DIRECTIONS FOR THIS TASK: Reproduce verbatim the passage of the Rajasthan High Court order below, starting at "Rajasthan H.C : Where" and ending at "Kumar Ranka, JJ.".

EXCERPT:

Rajasthan H.C : Where assessee failed to explain source of agricultural income claimed to have been earned by it, no exemption could be allowed in respect of such income

High Court Of Rajasthan

Bhairavnath Agrofin (P.) Ltd. vs. CIT–I

Assessment Year : 1994-95

Section : 2(1A)

Narendra Kumar Jain And Jainendra Kumar Ranka, JJ.

D.B. IT Appeal No. 527 Of 2011

January 24, 2013

ORDER

Jainendra Kumar Ranka, J. – The instant appeal has been filed by the appellant herein for the assessment year 1994-95 assailing the order passed by the learned Income Tax Appellate Tribunal, Jaipur Bench, Jaipur (for short, “ITAT”), who vide order 30/07/2010 dismissed the appeal of the appellant.

3. The appellant is a private limited company and submitted its return of income for the assessment year 1994-95 on 22/03/1996 declaring an income of Rs. 10,59,837/-. The entire income was shown by way of agricultural income and thus an exemption was claimed. Initially, the return was processed u/s 143(l)(a) on 25/03/1997. Thereafter, it was revealed that huge amount in cash was deposited in the bank account of the appellant and it was further claimed -theit investment of more than Rs. 17 Lakhs was made in shares. Accordingly, the case was reopened by issuance of notice u/s 148 of the Income Tax Act.

DATASET EXCERPT:
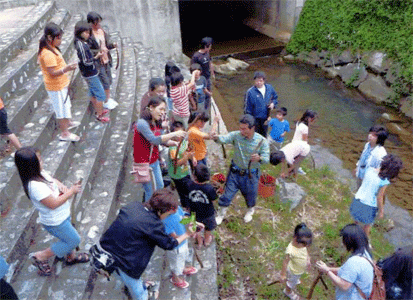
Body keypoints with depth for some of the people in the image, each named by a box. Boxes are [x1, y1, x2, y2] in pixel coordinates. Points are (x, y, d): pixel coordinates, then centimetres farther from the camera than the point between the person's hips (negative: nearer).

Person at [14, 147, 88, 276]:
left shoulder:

WRITTEN SOLUTION:
Rajasthan H.C : Where assessee failed to explain source of agricultural income claimed to have been earned by it, no exemption could be allowed in respect of such income

High Court Of Rajasthan

Bhairavnath Agrofin (P.) Ltd. vs. CIT–I

Assessment Year : 1994-95

Section : 2(1A)

Narendra Kumar Jain And Jainendra Kumar Ranka, JJ.